The obvious answer is to use social media to talk about what your family is up to. We might be more separated as a species in terms of physical space, but we’ve built digital links that still allow us to connect with people.

Over time, it has become natural. It’s your child’s first day of school, so you post a picture to Instagram or Facebook. You’re proud and you want to share the moment with the people you love. As expected, the ‘likes’ and comments begin to flood in, bonding everyone together in a moment of happiness. It’s sweet, it’s fun, it’s harmless… isn’t it?

Perhaps not. There are instances where using social media as a running commentary on the life of your child could be problematic. And not in a parental overshare kind of way, either. That’s annoying and potentially embarrassing for kids when they’ve grown up, but it’s nothing compared to the real risks. Especially when you consider digital kidnapping.

Posting Photos Online: Think Of The Possibilities

digital kidnapping Image via Pixabay


Photographs of children are routinely stolen online and shared elsewhere on the internet. The purposes for this vary, from more benign “troll” behavior to the more severe. It’s been referred to as digital kidnapping, and the more photos you share online, the higher your chance of falling victim to it.

If you think your photos are safe from this because your accounts are set to private, you might have a point. However, unless you personally know and verify every person you allow to friend you, then you can’t be sure. It’s easy to be duped by a fake account of someone purporting to know you, agreeing to their friends request and then suddenly they have access to all those photos. Vigilance is your only option, though some might suggest just refraining from posting photos is the preference.

Keeping Family Informed

So if you decide to clamp down on the photograph sharing, where does that leave you? Consigned to not being able to share photos of your kids and little bits of information about their achievements? It’s not going to be long until far-flung friends and family begin to feel left out.

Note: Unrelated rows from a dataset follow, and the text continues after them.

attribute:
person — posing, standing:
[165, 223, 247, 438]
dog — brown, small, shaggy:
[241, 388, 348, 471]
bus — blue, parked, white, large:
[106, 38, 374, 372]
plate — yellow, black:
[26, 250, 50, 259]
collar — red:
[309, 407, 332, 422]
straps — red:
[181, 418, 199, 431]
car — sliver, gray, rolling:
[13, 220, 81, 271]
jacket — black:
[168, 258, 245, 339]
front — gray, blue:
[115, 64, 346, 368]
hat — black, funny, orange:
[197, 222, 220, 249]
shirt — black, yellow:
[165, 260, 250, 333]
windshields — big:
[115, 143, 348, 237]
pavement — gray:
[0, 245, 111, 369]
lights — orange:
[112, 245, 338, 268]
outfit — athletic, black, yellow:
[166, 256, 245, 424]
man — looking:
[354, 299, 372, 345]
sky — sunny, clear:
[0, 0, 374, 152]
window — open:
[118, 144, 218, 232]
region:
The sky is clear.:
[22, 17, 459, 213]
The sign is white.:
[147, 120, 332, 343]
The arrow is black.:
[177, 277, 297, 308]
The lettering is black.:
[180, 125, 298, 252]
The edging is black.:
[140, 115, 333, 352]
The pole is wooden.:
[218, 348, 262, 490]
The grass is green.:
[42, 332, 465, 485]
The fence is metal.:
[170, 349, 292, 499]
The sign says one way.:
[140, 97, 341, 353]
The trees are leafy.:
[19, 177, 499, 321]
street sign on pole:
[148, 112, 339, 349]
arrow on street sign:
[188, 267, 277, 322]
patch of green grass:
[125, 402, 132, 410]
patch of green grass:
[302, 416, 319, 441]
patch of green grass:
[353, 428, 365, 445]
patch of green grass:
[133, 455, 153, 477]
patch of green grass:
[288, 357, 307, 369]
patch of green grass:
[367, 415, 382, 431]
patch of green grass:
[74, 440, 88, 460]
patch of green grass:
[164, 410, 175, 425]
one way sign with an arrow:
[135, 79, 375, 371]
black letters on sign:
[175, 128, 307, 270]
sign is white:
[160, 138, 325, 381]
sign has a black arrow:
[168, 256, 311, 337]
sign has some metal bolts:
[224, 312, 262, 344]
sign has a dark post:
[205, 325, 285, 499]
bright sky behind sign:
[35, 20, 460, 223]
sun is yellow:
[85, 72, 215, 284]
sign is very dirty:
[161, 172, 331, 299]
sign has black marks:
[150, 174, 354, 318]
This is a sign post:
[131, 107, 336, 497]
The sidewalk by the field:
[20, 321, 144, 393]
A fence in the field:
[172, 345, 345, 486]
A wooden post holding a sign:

There are still plenty of options outside of social media. You could use an app to send your photos as a real postcard or even print out special photos and send them yourself. Alternatively, if you want to stay in the digital realm, then you can create custom email groups and send out regular updates. That way, you know the pictures are only going to the people you intend them for.

It might seem paranoid, like you are turning your back on a simple solution by choosing to blacklist social media pictures. To an extent, you are; but think about your reason for doing so. There is possibly no better reason to restrict something than to do it for the sake of your children, so look at the alternatives until you find something that works.